Unit 1 Research Methods

Cards (4)

  • LAB EXPERIMENT - Scientifically controlled environment, untypical for natural behaviour, researchers invite participants, cause and effect of IV + DV by high exercise of control over eliminating extraneous variables, best for behaviour unaffected by environment (memory test)

    P: Cause and effect between IV & DV for (internal) validity.
    C: Invited participants may have demand characteristics
    C: "Reductionist" - oversimplifying something complex; ignoring other variables that could be involved
  • FIELD EXPERIMENTS - Natural environment; unpredictable so not as high control of extraneous variable, IV manipulated by researcher and DV measured, overt or covert (participants may(not) be aware), best for behaviour in natural environment i.e conformity, obedience
    P: High ecological validity - generalisable to target population, less demand characteristics.
    C: Unpredictable so not all extraneous variables controlled, may bias/confound results.
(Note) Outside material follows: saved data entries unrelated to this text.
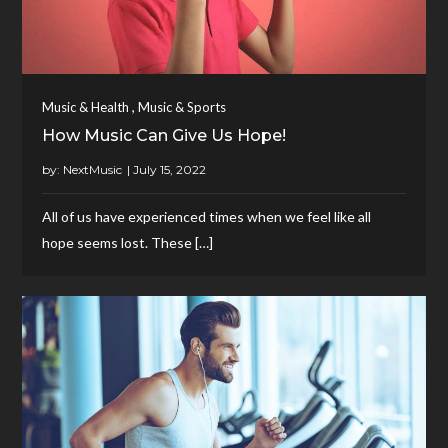
,
Music & Health
Music & Sports
How Music Can Give Us Hope!
by:
NextMusic
All of us have experienced times when we feel like all
hope seems lost. These […]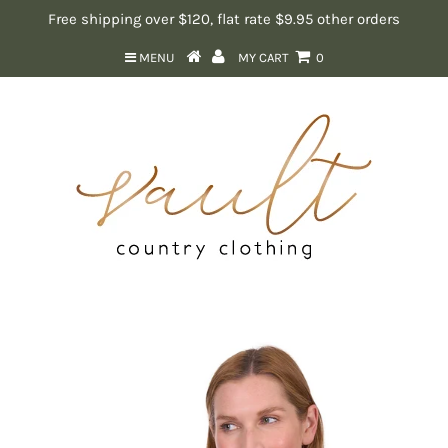
Free shipping over $120, flat rate $9.95 other orders
MENU
MY CART
0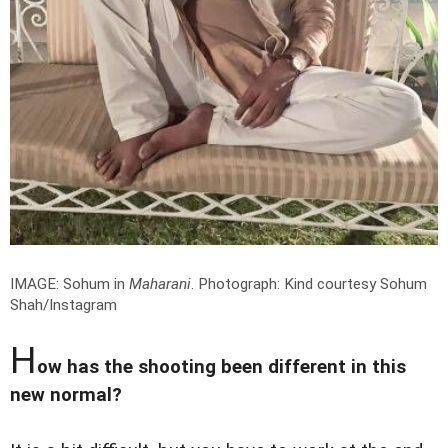
IMAGE: Sohum in
Maharani
.
Photograph: Kind courtesy Sohum
Shah/Instagram
H
ow has the shooting been different in this
new normal?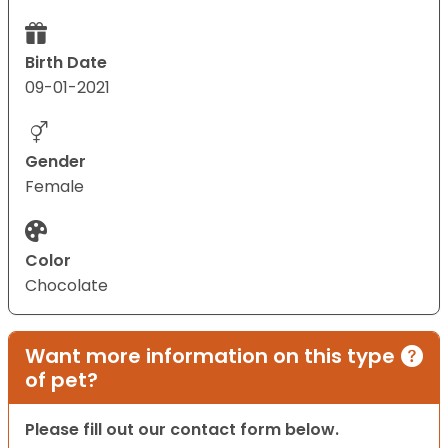
Birth Date
09-01-2021
Gender
Female
Color
Chocolate
Want more information on this type
of pet?
Please fill out our contact form below.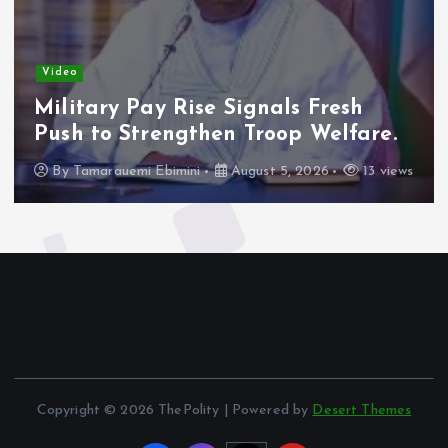
Video
Military Pay Rise Signals Fresh
Push to Strengthen Troop Welfare.
By
Tamarauemi Ebimini
August 5, 2026
13 views
Copyright © 2026 ThePolity | Powered by
Desert Themes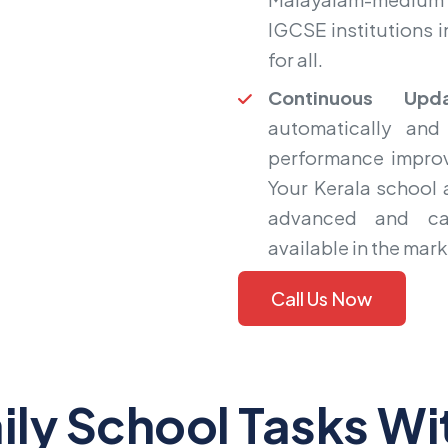
IGCSE institutions i
for all.
Continuous Upda
automatically and
performance improv
Your Kerala school
advanced and ca
available in the mark
Call Us Now
ily School Tasks Wi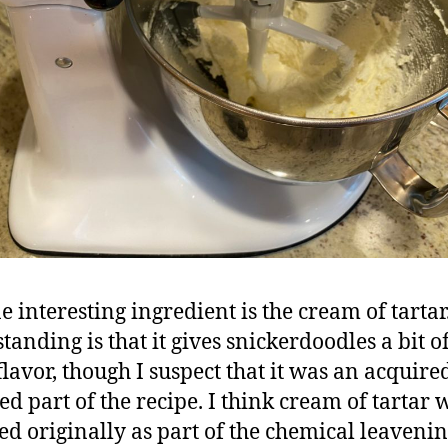
e interesting ingredient is the cream of tarta
tanding is that it gives snickerdoodles a bit of
flavor, though I suspect that it was an acquire
ed part of the recipe. I think cream of tartar w
ed originally as part of the chemical leavenin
Confounding variables e.g age and sample bias without random allocation.
    C: Breaches ethics: informed consent, right to withdraw.
  • NATURAL EXPERIMENT - IRL environment, IV + DV without manipulating IV as it naturally happens, opportunist unique and naturally occurring solutions otherwise hard or unethical to set up e.g: smoking banned, investigators reported 60% drop in heart attacks; no scientists can directly change something, but it rather naturally influences an effect in IV)
    P: real and naturalistic enviorment
    C: No random allocation to conditions of IV; participant variables e.g personality confounds findings
    C: Extraneous variables difficult to control
    NOTE: covert or overt
  • Types of Validity:
    (Internal) Validity -  the measures were what they were supposed to measure.
    External Validity - the findings are generalisable to the target population - look at sampling method: can’t generalise sample until you repeat. Also, stratified sampling is good because represents even small percentage of population.
    Validity in Design - how participants allocated to groups can lead to validity issues.
    NOTE: If sample error (differing in intended qualities from target population) occurs, the findings of research are untrue of target population, affecting external validity.